Urinary tract infections (UTIs) are common in primary care and often treated with antibiotics. To ensure effective treatment, it’s important to understand the bacteria causing these infections and how they respond to antibiotics. The development of resistance to these treatments, called antimicrobial resistance or AMR is a global concern. This study in Belgium aims to determine which bacteria are responsible for uncomplicated UTIs and how they might resist common treatments.
Surveillance is crucial for shaping healthcare policies, enhancing quality and guiding research. While surveillance of antimicrobial resistance (AMR) in hospitals is well-established, a similar approach for outpatient (ambulatory) care is crucial. The SARPRIC-UTI project, focusing on uncomplicated UTIs, plays a pivotal role in this context.
UTIs are a common reason for outpatient antimicrobial prescriptions. Effective empirical treatment is possible, but understanding uropathogens and antibiotic susceptibility is essential for guideline development.
Initiatives since 2017 within the European Antimicrobial Resistance Surveillance System for Belgium (EARS-BE) aimed to explore outpatient AMR trends by collecting data on AMR from urinary isolates. Despite the advantage of working with existing laboratory data and reducing the workload of general practitioners, passive surveillance has limitations, such as the lack of information on isolate origin and associated clinical diagnosis. Samples often represent a selected population with risk factors, recurrent infections, or complicated UTIs, limiting the applicability of results to current outpatient treatment guidelines. Moreover, there’s a low participation rate of non-hospital laboratories, hindering nationally representative surveillance for local guidance. Before investing in efforts to increase non-hospital laboratory participation in passive surveillance, it’s essential to assess its representativeness in primary care. Therefore, active surveillance through an observational study is necessary.

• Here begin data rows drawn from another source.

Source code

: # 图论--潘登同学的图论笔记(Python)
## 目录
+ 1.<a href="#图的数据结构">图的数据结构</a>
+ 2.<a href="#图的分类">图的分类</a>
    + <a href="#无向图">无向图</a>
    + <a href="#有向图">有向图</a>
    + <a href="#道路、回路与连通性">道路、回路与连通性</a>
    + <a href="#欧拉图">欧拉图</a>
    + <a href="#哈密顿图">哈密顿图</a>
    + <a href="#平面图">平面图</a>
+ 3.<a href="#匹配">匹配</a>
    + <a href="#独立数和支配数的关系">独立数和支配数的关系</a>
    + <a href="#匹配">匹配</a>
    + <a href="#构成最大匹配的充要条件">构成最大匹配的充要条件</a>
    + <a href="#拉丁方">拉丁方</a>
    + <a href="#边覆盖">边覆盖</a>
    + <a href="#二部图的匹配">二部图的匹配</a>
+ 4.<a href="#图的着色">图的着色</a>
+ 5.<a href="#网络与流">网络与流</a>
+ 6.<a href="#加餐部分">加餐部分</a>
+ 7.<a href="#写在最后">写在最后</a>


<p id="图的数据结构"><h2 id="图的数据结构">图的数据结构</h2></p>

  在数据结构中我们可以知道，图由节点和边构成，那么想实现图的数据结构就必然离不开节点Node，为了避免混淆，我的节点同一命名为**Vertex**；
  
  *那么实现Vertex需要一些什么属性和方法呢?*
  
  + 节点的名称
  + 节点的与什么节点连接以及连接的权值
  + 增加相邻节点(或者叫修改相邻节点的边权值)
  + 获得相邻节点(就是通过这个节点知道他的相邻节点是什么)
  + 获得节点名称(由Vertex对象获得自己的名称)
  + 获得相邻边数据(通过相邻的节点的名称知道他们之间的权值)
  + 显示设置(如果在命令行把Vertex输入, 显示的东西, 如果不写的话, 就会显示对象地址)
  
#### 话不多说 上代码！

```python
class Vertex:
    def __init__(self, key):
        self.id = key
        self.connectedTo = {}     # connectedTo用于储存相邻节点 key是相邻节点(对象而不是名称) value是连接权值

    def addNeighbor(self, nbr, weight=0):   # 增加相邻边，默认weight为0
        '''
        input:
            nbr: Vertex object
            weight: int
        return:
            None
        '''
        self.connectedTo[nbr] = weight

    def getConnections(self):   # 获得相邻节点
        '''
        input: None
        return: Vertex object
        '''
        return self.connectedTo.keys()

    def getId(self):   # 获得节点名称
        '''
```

Previous Belgian studies led by Dr. Stefan Heytens of the University of Ghent in 1995, 2005, and 2015 were limited in sample size and regional focus, hindering national comparisons. The SARPRIC-UTI study, detailed in the protocol, aims to collect 2000 urine samples from women over 18 with uncomplicated UTI symptoms. General practitioners and laboratories collaborate in gathering clinical data, bacterial culture results, and antimicrobial susceptibility tests. This data will be sent to Sciensano for analysis. Data collection runs from December 2023 to December 2024 or until 2000 samples are obtained.